● Short exercise: Convert the data from the line containing "masks as SVG." through the line containing "135L100 140H104L106 138V131L101" into a JSON list of strings, one string per line and no blank lines. Omit the pictures.

● Data for processing:
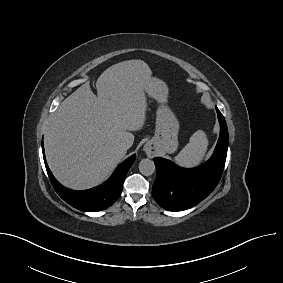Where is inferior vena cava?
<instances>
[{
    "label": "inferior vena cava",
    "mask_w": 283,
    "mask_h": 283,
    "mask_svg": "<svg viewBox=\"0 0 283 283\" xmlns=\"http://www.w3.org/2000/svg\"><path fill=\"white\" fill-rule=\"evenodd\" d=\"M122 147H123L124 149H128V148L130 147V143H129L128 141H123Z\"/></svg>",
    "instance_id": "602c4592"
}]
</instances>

==

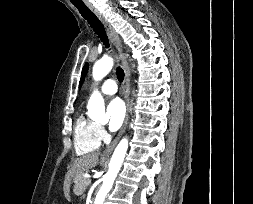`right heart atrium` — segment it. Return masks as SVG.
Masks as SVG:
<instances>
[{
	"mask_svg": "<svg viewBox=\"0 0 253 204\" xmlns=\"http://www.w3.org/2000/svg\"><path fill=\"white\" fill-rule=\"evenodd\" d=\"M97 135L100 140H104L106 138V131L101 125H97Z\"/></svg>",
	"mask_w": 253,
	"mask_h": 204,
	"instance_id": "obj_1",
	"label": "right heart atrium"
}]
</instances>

* * *

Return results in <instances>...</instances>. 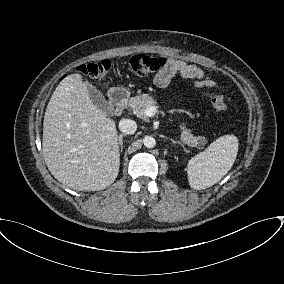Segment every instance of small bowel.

● Output of the task:
[
  "`right heart atrium` — segment it. Return masks as SVG.",
  "Masks as SVG:",
  "<instances>",
  "[{",
  "\t\"mask_svg\": \"<svg viewBox=\\\"0 0 253 204\\\" xmlns=\\\"http://www.w3.org/2000/svg\\\"><path fill=\\\"white\\\" fill-rule=\\\"evenodd\\\" d=\\\"M97 135L100 140H104L106 138V131L101 125H97Z\\\"/></svg>\","
]